## ASSIGNED TASK
Format each line of the data below as one string in a JSON list, skipping any blank lines.

## SUPPLIED MATERIAL
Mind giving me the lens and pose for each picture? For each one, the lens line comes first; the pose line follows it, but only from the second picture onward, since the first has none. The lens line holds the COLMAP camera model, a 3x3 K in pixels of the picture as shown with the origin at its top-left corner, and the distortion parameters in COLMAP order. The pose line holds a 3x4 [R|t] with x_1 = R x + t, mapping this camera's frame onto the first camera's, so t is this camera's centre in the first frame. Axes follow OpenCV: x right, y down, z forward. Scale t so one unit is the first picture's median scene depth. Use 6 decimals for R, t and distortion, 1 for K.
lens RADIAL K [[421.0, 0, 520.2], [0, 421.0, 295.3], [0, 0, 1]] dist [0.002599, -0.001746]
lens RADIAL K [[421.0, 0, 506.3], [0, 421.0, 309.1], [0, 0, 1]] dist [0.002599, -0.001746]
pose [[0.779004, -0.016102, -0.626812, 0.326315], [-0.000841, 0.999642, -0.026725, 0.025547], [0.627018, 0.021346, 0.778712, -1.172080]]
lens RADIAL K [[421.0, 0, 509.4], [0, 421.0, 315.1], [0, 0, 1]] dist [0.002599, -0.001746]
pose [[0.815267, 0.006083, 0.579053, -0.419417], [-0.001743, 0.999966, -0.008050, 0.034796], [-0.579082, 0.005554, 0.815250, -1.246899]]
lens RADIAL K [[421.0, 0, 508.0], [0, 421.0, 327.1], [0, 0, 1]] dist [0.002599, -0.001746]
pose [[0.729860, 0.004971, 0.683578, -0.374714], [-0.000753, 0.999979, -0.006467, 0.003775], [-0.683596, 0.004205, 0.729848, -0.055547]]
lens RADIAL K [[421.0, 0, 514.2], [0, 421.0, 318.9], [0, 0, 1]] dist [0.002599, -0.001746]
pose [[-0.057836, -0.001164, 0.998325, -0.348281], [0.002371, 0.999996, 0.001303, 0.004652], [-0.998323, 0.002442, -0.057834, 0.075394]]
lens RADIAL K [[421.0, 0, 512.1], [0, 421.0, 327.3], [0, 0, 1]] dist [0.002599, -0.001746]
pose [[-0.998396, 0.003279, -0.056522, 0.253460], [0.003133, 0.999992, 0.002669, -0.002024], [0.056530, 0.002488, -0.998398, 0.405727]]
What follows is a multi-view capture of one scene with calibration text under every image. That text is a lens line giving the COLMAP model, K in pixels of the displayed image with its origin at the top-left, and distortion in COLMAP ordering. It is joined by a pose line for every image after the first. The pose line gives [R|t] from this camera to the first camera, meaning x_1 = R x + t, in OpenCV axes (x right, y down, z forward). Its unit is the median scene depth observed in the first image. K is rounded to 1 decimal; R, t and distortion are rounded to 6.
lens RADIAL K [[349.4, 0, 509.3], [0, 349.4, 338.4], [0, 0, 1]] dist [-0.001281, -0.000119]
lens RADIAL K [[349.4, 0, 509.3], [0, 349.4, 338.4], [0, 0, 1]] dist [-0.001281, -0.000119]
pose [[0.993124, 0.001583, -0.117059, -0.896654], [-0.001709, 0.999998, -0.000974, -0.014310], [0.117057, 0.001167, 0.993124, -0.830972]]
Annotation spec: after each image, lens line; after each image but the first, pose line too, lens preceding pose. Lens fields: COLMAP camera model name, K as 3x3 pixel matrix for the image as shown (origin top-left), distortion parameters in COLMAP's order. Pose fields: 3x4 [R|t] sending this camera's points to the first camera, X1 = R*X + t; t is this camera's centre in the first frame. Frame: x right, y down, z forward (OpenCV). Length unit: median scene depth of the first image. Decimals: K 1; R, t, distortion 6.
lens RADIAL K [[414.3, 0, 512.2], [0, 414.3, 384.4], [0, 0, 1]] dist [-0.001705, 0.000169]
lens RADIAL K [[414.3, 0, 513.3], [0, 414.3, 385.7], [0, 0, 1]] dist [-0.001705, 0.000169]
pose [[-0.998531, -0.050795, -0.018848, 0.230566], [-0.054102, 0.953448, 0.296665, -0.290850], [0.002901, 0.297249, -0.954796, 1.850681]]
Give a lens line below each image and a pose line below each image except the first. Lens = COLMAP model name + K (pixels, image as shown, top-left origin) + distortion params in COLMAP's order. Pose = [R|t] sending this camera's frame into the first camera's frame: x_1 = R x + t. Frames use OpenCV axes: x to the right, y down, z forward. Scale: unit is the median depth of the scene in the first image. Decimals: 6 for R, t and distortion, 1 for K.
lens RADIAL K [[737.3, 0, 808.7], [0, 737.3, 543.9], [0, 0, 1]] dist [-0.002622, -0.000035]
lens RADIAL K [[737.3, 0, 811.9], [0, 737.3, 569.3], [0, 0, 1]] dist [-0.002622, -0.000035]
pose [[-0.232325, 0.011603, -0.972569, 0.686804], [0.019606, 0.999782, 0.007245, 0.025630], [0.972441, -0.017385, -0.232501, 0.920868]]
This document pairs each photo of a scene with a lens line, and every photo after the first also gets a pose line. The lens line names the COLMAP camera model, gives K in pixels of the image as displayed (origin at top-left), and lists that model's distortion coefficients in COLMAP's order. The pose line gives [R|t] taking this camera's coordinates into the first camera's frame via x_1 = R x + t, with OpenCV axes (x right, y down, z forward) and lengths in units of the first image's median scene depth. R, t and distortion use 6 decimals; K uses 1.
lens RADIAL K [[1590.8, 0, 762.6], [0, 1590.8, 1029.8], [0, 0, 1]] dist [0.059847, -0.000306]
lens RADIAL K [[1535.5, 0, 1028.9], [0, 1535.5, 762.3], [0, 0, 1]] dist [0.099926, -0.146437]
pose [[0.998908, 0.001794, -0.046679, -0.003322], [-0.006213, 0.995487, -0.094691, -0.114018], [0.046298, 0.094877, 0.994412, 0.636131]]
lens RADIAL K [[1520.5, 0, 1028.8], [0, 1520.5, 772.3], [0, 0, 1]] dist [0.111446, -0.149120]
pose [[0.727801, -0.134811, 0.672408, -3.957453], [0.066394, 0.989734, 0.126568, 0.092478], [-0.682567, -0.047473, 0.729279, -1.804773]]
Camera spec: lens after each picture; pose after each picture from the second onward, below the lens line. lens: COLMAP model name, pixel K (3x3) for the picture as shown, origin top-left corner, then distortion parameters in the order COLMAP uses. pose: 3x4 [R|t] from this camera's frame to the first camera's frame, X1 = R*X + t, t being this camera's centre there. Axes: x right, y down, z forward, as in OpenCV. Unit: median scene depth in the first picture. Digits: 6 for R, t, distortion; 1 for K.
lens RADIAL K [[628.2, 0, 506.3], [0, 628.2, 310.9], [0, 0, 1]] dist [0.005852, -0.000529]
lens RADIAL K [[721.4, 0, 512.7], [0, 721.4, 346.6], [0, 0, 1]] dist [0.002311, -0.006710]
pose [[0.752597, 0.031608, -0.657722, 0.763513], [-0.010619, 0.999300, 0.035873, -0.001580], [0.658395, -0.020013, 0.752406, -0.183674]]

## PROBLEM SOLUTION
[
  "Mind giving me the lens and pose for each picture? For each one, the lens line comes first; the pose line follows it, but only from the second picture onward, since the first has none. The lens line holds the COLMAP camera model, a 3x3 K in pixels of the picture as shown with the origin at its top-left corner, and the distortion parameters in COLMAP order. The pose line holds a 3x4 [R|t] with x_1 = R x + t, mapping this camera's frame onto the first camera's, so t is this camera's centre in the first frame. Axes follow OpenCV: x right, y down, z forward. Scale t so one unit is the first picture's median scene depth. Use 6 decimals for R, t and distortion, 1 for K.",
  "lens RADIAL K [[421.0, 0, 520.2], [0, 421.0, 295.3], [0, 0, 1]] dist [0.002599, -0.001746]",
  "lens RADIAL K [[421.0, 0, 506.3], [0, 421.0, 309.1], [0, 0, 1]] dist [0.002599, -0.001746]",
  "pose [[0.779004, -0.016102, -0.626812, 0.326315], [-0.000841, 0.999642, -0.026725, 0.025547], [0.627018, 0.021346, 0.778712, -1.172080]]",
  "lens RADIAL K [[421.0, 0, 509.4], [0, 421.0, 315.1], [0, 0, 1]] dist [0.002599, -0.001746]",
  "pose [[0.815267, 0.006083, 0.579053, -0.419417], [-0.001743, 0.999966, -0.008050, 0.034796], [-0.579082, 0.005554, 0.815250, -1.246899]]",
  "lens RADIAL K [[421.0, 0, 508.0], [0, 421.0, 327.1], [0, 0, 1]] dist [0.002599, -0.001746]",
  "pose [[0.729860, 0.004971, 0.683578, -0.374714], [-0.000753, 0.999979, -0.006467, 0.003775], [-0.683596, 0.004205, 0.729848, -0.055547]]",
  "lens RADIAL K [[421.0, 0, 514.2], [0, 421.0, 318.9], [0, 0, 1]] dist [0.002599, -0.001746]",
  "pose [[-0.057836, -0.001164, 0.998325, -0.348281], [0.002371, 0.999996, 0.001303, 0.004652], [-0.998323, 0.002442, -0.057834, 0.075394]]",
  "lens RADIAL K [[421.0, 0, 512.1], [0, 421.0, 327.3], [0, 0, 1]] dist [0.002599, -0.001746]",
  "pose [[-0.998396, 0.003279, -0.056522, 0.253460], [0.003133, 0.999992, 0.002669, -0.002024], [0.056530, 0.002488, -0.998398, 0.405727]]",
  "What follows is a multi-view capture of one scene with calibration text under every image. That text is a lens line giving the COLMAP model, K in pixels of the displayed image with its origin at the top-left, and distortion in COLMAP ordering. It is joined by a pose line for every image after the first. The pose line gives [R|t] from this camera to the first camera, meaning x_1 = R x + t, in OpenCV axes (x right, y down, z forward). Its unit is the median scene depth observed in the first image. K is rounded to 1 decimal; R, t and distortion are rounded to 6.",
  "lens RADIAL K [[349.4, 0, 509.3], [0, 349.4, 338.4], [0, 0, 1]] dist [-0.001281, -0.000119]",
  "lens RADIAL K [[349.4, 0, 509.3], [0, 349.4, 338.4], [0, 0, 1]] dist [-0.001281, -0.000119]",
  "pose [[0.993124, 0.001583, -0.117059, -0.896654], [-0.001709, 0.999998, -0.000974, -0.014310], [0.117057, 0.001167, 0.993124, -0.830972]]",
  "Annotation spec: after each image, lens line; after each image but the first, pose line too, lens preceding pose. Lens fields: COLMAP camera model name, K as 3x3 pixel matrix for the image as shown (origin top-left), distortion parameters in COLMAP's order. Pose fields: 3x4 [R|t] sending this camera's points to the first camera, X1 = R*X + t; t is this camera's centre in the first frame. Frame: x right, y down, z forward (OpenCV). Length unit: median scene depth of the first image. Decimals: K 1; R, t, distortion 6.",
  "lens RADIAL K [[414.3, 0, 512.2], [0, 414.3, 384.4], [0, 0, 1]] dist [-0.001705, 0.000169]",
  "lens RADIAL K [[414.3, 0, 513.3], [0, 414.3, 385.7], [0, 0, 1]] dist [-0.001705, 0.000169]",
  "pose [[-0.998531, -0.050795, -0.018848, 0.230566], [-0.054102, 0.953448, 0.296665, -0.290850], [0.002901, 0.297249, -0.954796, 1.850681]]",
  "Give a lens line below each image and a pose line below each image except the first. Lens = COLMAP model name + K (pixels, image as shown, top-left origin) + distortion params in COLMAP's order. Pose = [R|t] sending this camera's frame into the first camera's frame: x_1 = R x + t. Frames use OpenCV axes: x to the right, y down, z forward. Scale: unit is the median depth of the scene in the first image. Decimals: 6 for R, t and distortion, 1 for K.",
  "lens RADIAL K [[737.3, 0, 808.7], [0, 737.3, 543.9], [0, 0, 1]] dist [-0.002622, -0.000035]",
  "lens RADIAL K [[737.3, 0, 811.9], [0, 737.3, 569.3], [0, 0, 1]] dist [-0.002622, -0.000035]",
  "pose [[-0.232325, 0.011603, -0.972569, 0.686804], [0.019606, 0.999782, 0.007245, 0.025630], [0.972441, -0.017385, -0.232501, 0.920868]]",
  "This document pairs each photo of a scene with a lens line, and every photo after the first also gets a pose line. The lens line names the COLMAP camera model, gives K in pixels of the image as displayed (origin at top-left), and lists that model's distortion coefficients in COLMAP's order. The pose line gives [R|t] taking this camera's coordinates into the first camera's frame via x_1 = R x + t, with OpenCV axes (x right, y down, z forward) and lengths in units of the first image's median scene depth. R, t and distortion use 6 decimals; K uses 1.",
  "lens RADIAL K [[1590.8, 0, 762.6], [0, 1590.8, 1029.8], [0, 0, 1]] dist [0.059847, -0.000306]",
  "lens RADIAL K [[1535.5, 0, 1028.9], [0, 1535.5, 762.3], [0, 0, 1]] dist [0.099926, -0.146437]",
  "pose [[0.998908, 0.001794, -0.046679, -0.003322], [-0.006213, 0.995487, -0.094691, -0.114018], [0.046298, 0.094877, 0.994412, 0.636131]]",
  "lens RADIAL K [[1520.5, 0, 1028.8], [0, 1520.5, 772.3], [0, 0, 1]] dist [0.111446, -0.149120]",
  "pose [[0.727801, -0.134811, 0.672408, -3.957453], [0.066394, 0.989734, 0.126568, 0.092478], [-0.682567, -0.047473, 0.729279, -1.804773]]",
  "Camera spec: lens after each picture; pose after each picture from the second onward, below the lens line. lens: COLMAP model name, pixel K (3x3) for the picture as shown, origin top-left corner, then distortion parameters in the order COLMAP uses. pose: 3x4 [R|t] from this camera's frame to the first camera's frame, X1 = R*X + t, t being this camera's centre there. Axes: x right, y down, z forward, as in OpenCV. Unit: median scene depth in the first picture. Digits: 6 for R, t, distortion; 1 for K.",
  "lens RADIAL K [[628.2, 0, 506.3], [0, 628.2, 310.9], [0, 0, 1]] dist [0.005852, -0.000529]",
  "lens RADIAL K [[721.4, 0, 512.7], [0, 721.4, 346.6], [0, 0, 1]] dist [0.002311, -0.006710]",
  "pose [[0.752597, 0.031608, -0.657722, 0.763513], [-0.010619, 0.999300, 0.035873, -0.001580], [0.658395, -0.020013, 0.752406, -0.183674]]"
]